The LOI 2020 adds new provisions on market entry conditions for foreign investors, including the foreign ownership ratio in a company based on the company’s charter capital, investment method, scope of investment/ operation, and the investor’s capacity and business partners.

  1. Lowered foreign ownership threshold for local investor status.

The LOI 2020 decreases the threshold of foreign ownership from 51% (as in the LOI 2014) to 50%. This makes it more difficult for foreign investors to take management control in a joint-venture company while also taking advantage of investment conditions applicable to local investors.

  1. Foreign investments face more restrictions due to national defense and security.

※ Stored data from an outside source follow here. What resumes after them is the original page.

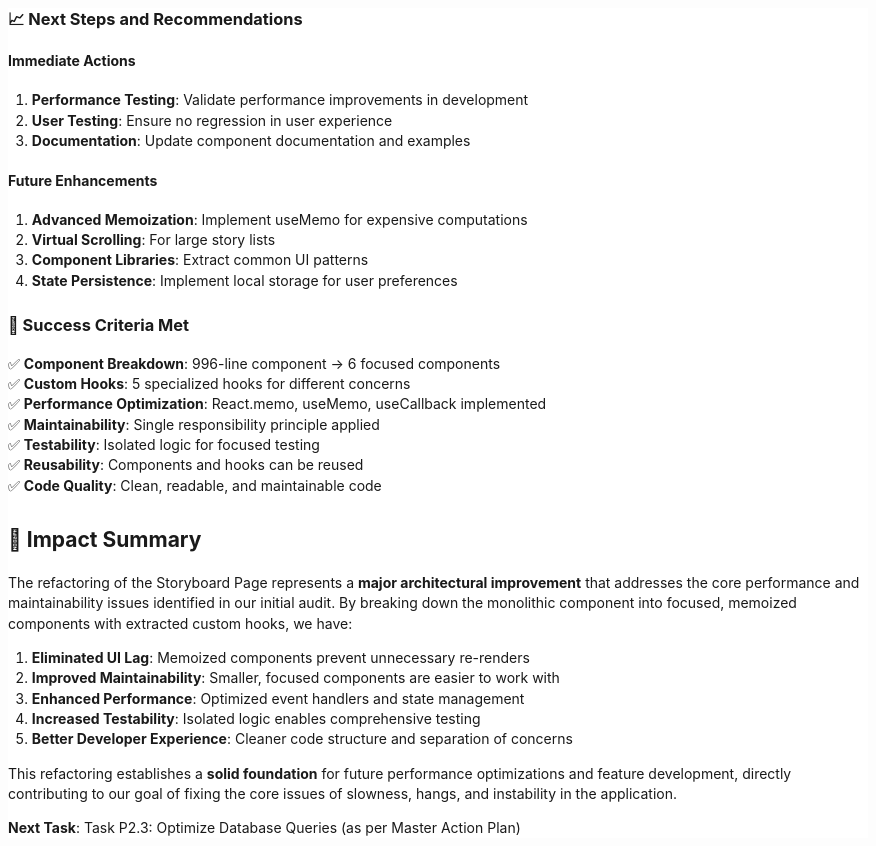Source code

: ### **📈 Next Steps and Recommendations**

#### **Immediate Actions**

1. **Performance Testing**: Validate performance improvements in development
2. **User Testing**: Ensure no regression in user experience
3. **Documentation**: Update component documentation and examples

#### **Future Enhancements**

1. **Advanced Memoization**: Implement useMemo for expensive computations
2. **Virtual Scrolling**: For large story lists
3. **Component Libraries**: Extract common UI patterns
4. **State Persistence**: Implement local storage for user preferences

### **🎉 Success Criteria Met**

✅ **Component Breakdown**: 996-line component → 6 focused components  
✅ **Custom Hooks**: 5 specialized hooks for different concerns  
✅ **Performance Optimization**: React.memo, useMemo, useCallback implemented  
✅ **Maintainability**: Single responsibility principle applied  
✅ **Testability**: Isolated logic for focused testing  
✅ **Reusability**: Components and hooks can be reused  
✅ **Code Quality**: Clean, readable, and maintainable code

## 🚀 **Impact Summary**

The refactoring of the Storyboard Page represents a **major architectural improvement** that addresses the core performance and maintainability issues identified in our initial audit. By breaking down the monolithic component into focused, memoized components with extracted custom hooks, we have:

1. **Eliminated UI Lag**: Memoized components prevent unnecessary re-renders
2. **Improved Maintainability**: Smaller, focused components are easier to work with
3. **Enhanced Performance**: Optimized event handlers and state management
4. **Increased Testability**: Isolated logic enables comprehensive testing
5. **Better Developer Experience**: Cleaner code structure and separation of concerns

This refactoring establishes a **solid foundation** for future performance optimizations and feature development, directly contributing to our goal of fixing the core issues of slowness, hangs, and instability in the application.

**Next Task**: Task P2.3: Optimize Database Queries (as per Master Action Plan)

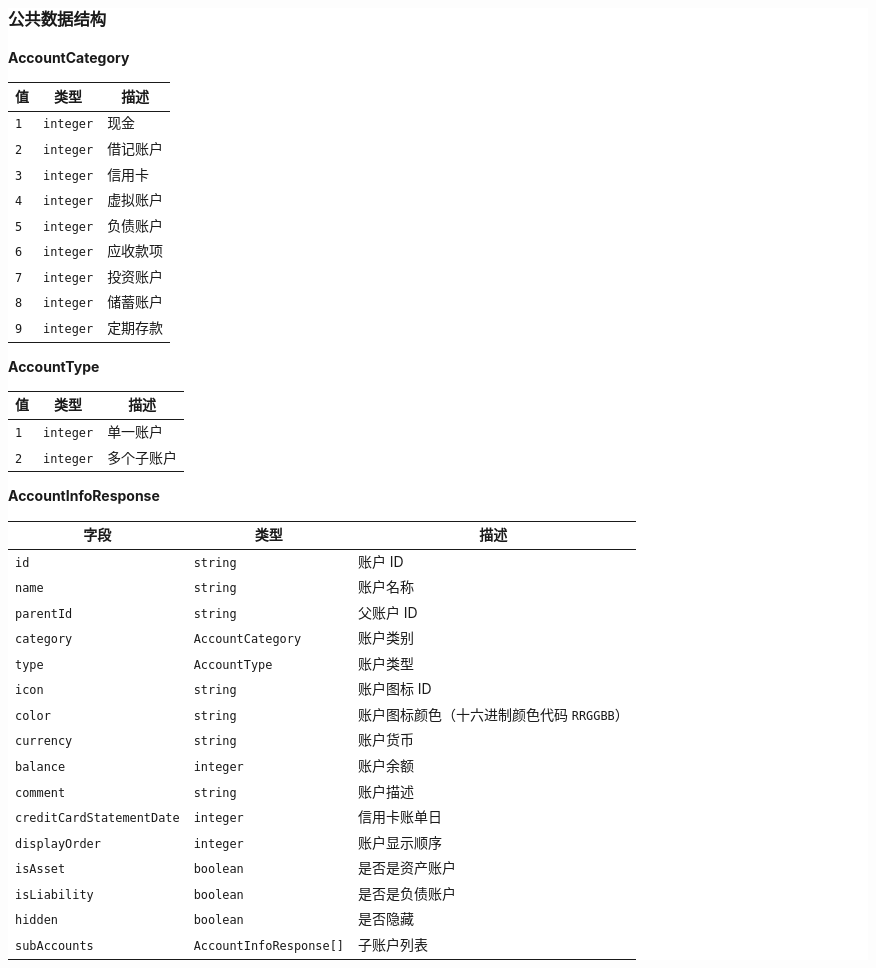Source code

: ### 公共数据结构

**AccountCategory**

| 值 | 类型 | 描述 |
| --- | --- | --- |
| `1` | `integer` | 现金 |
| `2` | `integer` | 借记账户 |
| `3` | `integer` | 信用卡 |
| `4` | `integer` | 虚拟账户 |
| `5` | `integer` | 负债账户 |
| `6` | `integer` | 应收款项 |
| `7` | `integer` | 投资账户 |
| `8` | `integer` | 储蓄账户 |
| `9` | `integer` | 定期存款 |

**AccountType**

| 值 | 类型 | 描述 |
| --- | --- | --- |
| `1` | `integer` | 单一账户 |
| `2` | `integer` | 多个子账户 |

**AccountInfoResponse**

| 字段 | 类型 | 描述 |
| --- | --- | --- |
| `id` | `string` | 账户 ID |
| `name` | `string` | 账户名称 |
| `parentId` | `string` | 父账户 ID |
| `category` | `AccountCategory` | 账户类别 |
| `type` | `AccountType` | 账户类型 |
| `icon` | `string` | 账户图标 ID |
| `color` | `string` | 账户图标颜色（十六进制颜色代码 `RRGGBB`） |
| `currency` | `string` | 账户货币 |
| `balance` | `integer` | 账户余额 |
| `comment` | `string` | 账户描述 |
| `creditCardStatementDate` | `integer` | 信用卡账单日 |
| `displayOrder` | `integer` | 账户显示顺序 |
| `isAsset` | `boolean` | 是否是资产账户 |
| `isLiability` | `boolean` | 是否是负债账户 |
| `hidden` | `boolean` | 是否隐藏 |
| `subAccounts` | `AccountInfoResponse[]` | 子账户列表 |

Following Resolution 50, the LOI 2020 has tightened the requirements for all investors to ensure national defense and security prior to their investment and to meet specific conditions throughout the entire investment term.

  1. Nominee arrangements face their highest risk ever.

Resolution 50 calls for improvement of the domestic legal system to help tackle shadow investment (i.e., using nominee arrangements in areas where foreign investments are restricted). Vietnamese authorities are now vested with the right to terminate an investment project if the investors are deemed to have conducted their activities via sham transactions as defined under the Civil Code 2015 of Vietnam.

  1. Grounds for termination of investment projects made clearer and adjusted.

The LOI 2020 clearly differentiates two groups of circumstances for termination of an investment project: those induced by the investors and those decided by the licensing authorities.